Remnant #4: Cassiopeia

"Cassiopeia, the Queen, can be seen in the northern hemisphere all year long. Cassiopeia was the wife of Cepheus and mother of Andromeda. She is represented chained to her throne in the heavens as punishment for her boast of being more beautiful than all the Nereids. As the skies rotate, she can sometimes be seen suffering as she hangs upside down."
 

Secrets under skin. Secret miracles hung around my neck. Secret sentences lodged in the base of my throat, unspoken. Lately, I have been sitting with the secrets and the silences. It has become my practice. Life keeps erupting all around me. Solar flares blaze and encircle my brain. A halo. And I don't have my words the way I used to, though I've inked them into my body. What is a writer when she isn't writing? The identity slips and so does the mask. Joan Didion said, "I don't know what I think until I write it down." Neither do I, but my words hold their reverent hush.

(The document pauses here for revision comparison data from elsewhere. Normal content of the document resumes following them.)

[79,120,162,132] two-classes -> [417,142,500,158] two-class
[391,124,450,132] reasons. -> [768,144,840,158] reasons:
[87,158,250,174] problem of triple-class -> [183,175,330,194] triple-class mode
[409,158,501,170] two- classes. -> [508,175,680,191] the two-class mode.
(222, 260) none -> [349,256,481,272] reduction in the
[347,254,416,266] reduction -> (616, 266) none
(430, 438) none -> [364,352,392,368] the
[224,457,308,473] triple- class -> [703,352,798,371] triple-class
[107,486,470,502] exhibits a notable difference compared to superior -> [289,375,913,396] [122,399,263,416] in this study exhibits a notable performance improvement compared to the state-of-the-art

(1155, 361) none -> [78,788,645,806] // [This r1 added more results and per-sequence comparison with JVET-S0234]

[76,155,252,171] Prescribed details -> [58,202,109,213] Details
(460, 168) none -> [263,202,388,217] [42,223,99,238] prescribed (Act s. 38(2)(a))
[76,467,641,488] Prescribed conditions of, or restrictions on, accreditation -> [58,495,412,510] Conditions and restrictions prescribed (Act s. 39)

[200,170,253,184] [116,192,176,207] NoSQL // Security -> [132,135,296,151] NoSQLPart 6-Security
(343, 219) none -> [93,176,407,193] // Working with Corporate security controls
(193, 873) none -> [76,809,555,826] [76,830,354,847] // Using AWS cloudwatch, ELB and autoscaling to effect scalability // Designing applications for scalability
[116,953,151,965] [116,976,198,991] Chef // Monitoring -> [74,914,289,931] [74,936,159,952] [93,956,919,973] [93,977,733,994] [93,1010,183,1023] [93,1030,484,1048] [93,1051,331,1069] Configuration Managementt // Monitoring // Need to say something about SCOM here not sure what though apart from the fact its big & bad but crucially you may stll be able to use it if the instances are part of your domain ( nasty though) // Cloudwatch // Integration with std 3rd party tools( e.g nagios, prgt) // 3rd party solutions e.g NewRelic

And so I pick up the needle and the thread again--back to the stitchcraft my mother showed me when I was a little girl. Needles singing through paper like my words can't. Needles telling women's stories--what they reveal and what they do not. My witches and saints, haunting at night.

I think what I mean to tell you is that one form is as good as another.  When one part of life doesn't work, let it sit there--stubborn and beautiful and unyielding--and pick up what does.  What I mean to tell you is that I will trade my words for your strands of patterned lace. I will kiss you back, if you kiss me first. Just don't ask me to tell you a story today. I don't know you. I love you already.  It is cold here, where I live. My heart, dissected in dim light, would glow with a million secret constellations.